• Stick to natural sources. Fruits, vegetables, legumes, whole grains, and even milk contain plenty of natural sugars that satisfy a body's requirements, says Anding. If you eat adequate amounts of these healthful foods, they will likely provide enough energy — along with other important vitamins and minerals — to get you through the day, says Christine Gerbstadt, MD, RD, of Sarasota, Florida. And though fresh fruit is high in natural sugars, you don't have to feel guilty about eating it. Not only does fruit contain health-boosting vitamins, minerals and antioxidants but its fiber slows down sugar absorption, says Cypess.
  • Watch refined carbohydrates, such as white bread, white rice, regular pasta, and chips. “Your body treats refined carbs very similarly to simple carbs [sugars, jellies, jams, syrups],” says Ryan Bradley, ND, director of the Diabetes and Cardiovascular Wellness Program at the Bastyr Center for Natural Health in Seattle.
  • Limit some natural sugars. “Honey and molasses are often thought of as being good for you, but physiologically your body processes these sugars only slightly differently [than refined sugar],” explains Anding, “so eat them in moderation.” Honey may have a slight edge when it comes to healthfulness because it contains antioxidants and phytonutrients. “But that doesn't mean you should be drinking six cups of tea a day each with 2 tablespoons of honey,” she says. Molasses offers calcium, potassium, iron, and magnesium, but it also doesn't warrant unlimited consumption.
  • Sensitize your palate. “Retrain your taste buds so that you can taste the subtle nuances of sugar in healthier foods,” says Gerbstadt. For example, if you cut back on megasugary foods, you should be able to taste the hint of sugar in whole-wheat bread. “Sprinkle a little cinnamon on it for a healthy, sweet snack,” she says.
  • Add protein and fiber. According to Gittleman, craving sugar or refined carbs can be a sign that your body needs more protein. Pairing protein with sugary treats can also stabilize blood sugar so it won't spike as much, says Gerbstadt. So if you plan to eat a piece of cake after dinner, make sure high-quality protein is part of the main course. “Or combine the sugar with something high in fiber,” suggests Sinatra.
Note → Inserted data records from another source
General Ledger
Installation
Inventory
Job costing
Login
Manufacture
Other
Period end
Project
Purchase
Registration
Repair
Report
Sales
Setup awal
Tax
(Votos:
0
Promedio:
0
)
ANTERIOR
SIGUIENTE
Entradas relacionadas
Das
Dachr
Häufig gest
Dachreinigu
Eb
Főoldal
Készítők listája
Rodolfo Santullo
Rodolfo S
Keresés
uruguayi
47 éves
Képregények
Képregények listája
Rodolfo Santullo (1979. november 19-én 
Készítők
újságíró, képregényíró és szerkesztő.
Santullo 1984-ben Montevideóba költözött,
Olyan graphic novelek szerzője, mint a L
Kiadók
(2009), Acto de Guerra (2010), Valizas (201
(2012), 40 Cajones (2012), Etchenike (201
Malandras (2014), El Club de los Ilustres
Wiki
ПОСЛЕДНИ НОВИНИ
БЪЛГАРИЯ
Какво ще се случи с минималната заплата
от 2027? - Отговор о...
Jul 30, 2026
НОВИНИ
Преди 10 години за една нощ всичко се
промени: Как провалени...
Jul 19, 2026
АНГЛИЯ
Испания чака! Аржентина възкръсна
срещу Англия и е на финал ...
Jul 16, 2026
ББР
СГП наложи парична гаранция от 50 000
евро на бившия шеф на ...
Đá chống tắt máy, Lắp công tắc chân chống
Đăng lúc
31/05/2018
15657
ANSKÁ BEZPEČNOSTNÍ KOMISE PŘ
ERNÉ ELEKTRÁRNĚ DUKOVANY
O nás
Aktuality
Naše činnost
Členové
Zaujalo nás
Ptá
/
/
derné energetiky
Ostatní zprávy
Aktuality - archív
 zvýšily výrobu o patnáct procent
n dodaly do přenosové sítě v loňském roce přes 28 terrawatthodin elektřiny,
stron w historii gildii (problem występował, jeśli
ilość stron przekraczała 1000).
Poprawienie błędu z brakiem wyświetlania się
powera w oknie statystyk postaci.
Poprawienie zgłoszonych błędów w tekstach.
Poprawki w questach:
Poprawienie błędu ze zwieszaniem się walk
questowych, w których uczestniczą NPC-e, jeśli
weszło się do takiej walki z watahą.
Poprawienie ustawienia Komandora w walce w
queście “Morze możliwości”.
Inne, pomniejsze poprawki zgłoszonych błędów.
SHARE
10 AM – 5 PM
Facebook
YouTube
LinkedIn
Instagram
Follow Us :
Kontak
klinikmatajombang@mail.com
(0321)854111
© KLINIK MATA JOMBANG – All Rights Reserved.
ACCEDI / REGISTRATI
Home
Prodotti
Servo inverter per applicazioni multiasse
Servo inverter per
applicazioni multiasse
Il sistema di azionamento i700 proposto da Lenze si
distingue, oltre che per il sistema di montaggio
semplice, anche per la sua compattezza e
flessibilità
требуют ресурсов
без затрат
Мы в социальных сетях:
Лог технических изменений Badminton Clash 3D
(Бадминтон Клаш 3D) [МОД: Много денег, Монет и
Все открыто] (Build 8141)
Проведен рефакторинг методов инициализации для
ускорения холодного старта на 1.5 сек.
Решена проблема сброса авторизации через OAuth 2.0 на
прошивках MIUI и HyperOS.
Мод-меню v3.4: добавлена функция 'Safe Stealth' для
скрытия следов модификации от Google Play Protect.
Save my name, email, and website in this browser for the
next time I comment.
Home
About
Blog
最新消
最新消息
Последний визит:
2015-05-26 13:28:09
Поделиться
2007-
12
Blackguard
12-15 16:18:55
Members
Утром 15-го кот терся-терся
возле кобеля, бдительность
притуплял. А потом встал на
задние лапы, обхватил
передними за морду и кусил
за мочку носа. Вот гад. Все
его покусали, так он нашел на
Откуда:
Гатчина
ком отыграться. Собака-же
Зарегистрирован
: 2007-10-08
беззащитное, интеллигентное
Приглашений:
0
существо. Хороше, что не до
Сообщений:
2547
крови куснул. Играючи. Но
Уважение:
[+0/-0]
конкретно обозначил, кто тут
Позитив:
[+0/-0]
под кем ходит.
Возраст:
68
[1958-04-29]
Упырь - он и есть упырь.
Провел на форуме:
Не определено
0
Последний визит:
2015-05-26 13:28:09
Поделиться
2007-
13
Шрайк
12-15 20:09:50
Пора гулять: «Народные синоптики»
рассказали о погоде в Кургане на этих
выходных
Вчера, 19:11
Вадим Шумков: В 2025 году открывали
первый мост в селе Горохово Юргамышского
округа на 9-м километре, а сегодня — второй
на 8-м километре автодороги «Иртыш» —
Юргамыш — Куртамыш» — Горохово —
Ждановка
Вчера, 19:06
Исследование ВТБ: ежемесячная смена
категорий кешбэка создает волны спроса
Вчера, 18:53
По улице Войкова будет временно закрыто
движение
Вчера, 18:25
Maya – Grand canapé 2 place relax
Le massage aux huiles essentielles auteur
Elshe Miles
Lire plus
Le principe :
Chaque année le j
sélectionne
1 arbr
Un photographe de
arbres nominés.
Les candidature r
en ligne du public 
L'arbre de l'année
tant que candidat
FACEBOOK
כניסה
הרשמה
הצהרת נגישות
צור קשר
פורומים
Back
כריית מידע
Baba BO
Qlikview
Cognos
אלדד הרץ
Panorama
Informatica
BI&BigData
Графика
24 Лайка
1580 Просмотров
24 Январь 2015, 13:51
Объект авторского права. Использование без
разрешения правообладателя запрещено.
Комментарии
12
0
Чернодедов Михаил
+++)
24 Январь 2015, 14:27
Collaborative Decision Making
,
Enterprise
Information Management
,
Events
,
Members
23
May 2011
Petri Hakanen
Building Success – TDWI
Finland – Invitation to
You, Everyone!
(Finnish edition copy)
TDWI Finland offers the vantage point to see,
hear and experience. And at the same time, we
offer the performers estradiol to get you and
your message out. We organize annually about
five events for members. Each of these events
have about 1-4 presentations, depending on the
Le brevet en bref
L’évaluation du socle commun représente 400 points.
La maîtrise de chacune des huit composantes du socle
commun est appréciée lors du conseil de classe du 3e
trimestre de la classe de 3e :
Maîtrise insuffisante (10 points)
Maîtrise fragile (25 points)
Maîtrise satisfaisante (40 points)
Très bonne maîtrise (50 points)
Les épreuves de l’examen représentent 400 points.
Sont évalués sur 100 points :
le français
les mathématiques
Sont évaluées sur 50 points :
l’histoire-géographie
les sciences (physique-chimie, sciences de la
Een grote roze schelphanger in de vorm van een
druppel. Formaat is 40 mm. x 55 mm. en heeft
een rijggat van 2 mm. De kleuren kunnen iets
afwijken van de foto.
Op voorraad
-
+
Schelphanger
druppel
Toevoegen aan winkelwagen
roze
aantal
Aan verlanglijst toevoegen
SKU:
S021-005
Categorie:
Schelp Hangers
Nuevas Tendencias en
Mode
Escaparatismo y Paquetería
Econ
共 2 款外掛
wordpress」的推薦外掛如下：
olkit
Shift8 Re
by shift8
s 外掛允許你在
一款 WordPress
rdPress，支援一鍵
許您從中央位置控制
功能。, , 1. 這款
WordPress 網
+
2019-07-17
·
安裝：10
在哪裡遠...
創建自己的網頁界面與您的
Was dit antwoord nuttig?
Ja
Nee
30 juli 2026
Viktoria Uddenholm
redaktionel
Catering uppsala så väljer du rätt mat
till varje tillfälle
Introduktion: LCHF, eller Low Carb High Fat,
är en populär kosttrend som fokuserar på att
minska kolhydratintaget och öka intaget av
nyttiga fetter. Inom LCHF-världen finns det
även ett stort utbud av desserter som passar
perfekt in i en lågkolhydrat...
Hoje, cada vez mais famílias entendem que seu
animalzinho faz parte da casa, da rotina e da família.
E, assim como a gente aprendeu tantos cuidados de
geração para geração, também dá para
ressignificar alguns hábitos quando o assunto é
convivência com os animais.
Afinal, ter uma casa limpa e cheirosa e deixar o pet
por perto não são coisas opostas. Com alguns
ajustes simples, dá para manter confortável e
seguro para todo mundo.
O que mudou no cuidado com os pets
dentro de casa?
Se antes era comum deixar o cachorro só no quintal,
  • Spice it up. Gittleman suggests cooking with cinnamon, cloves, and bay leaves, which not only taste great but may help regulate blood sugar, according to studies conducted at the USDA's Vitamin and Mineral Laboratory.
  • Stock up on healthy snacks. It's easy to succumb to cravings when you're in a hurry or if you're particularly stressed out. Instead of sugary pick-me-ups, pack your pantry or tote bag with quick, sugar-free foods such as nuts, whole-grain crackers, or cheese, suggests Gittleman. These will be much more satisfying in the long run.
  • Take B vitamins and chromium. “Having enough B vitamins in your body will help stabilize mood, energy, appetite, and blood sugar,” says Gerbstadt. And according to Bradley, chromium improves meal satiety and can reduce sugar cravings by balancing mood and improving the brain's sensitivity to insulin. Talk to your health care practitioner about specific doses.
  • Don't squander your daily sugar allowance. “If your family really enjoys an occasional splurge on ice cream, then cut out all soft drinks during that day,” says Anding. “Personally, I will not drink a soda because I would rather have a piece of dark chocolate.”
  • Model good habits. “Clean up your own diet first,” says Bennett. “Show your kids that you can still eat sweet foods without all the added sugar. Try freezing your favorite fruits and then blending them with plain yogurt.” Sinatra agrees: “Children follow what you do, not what you say.”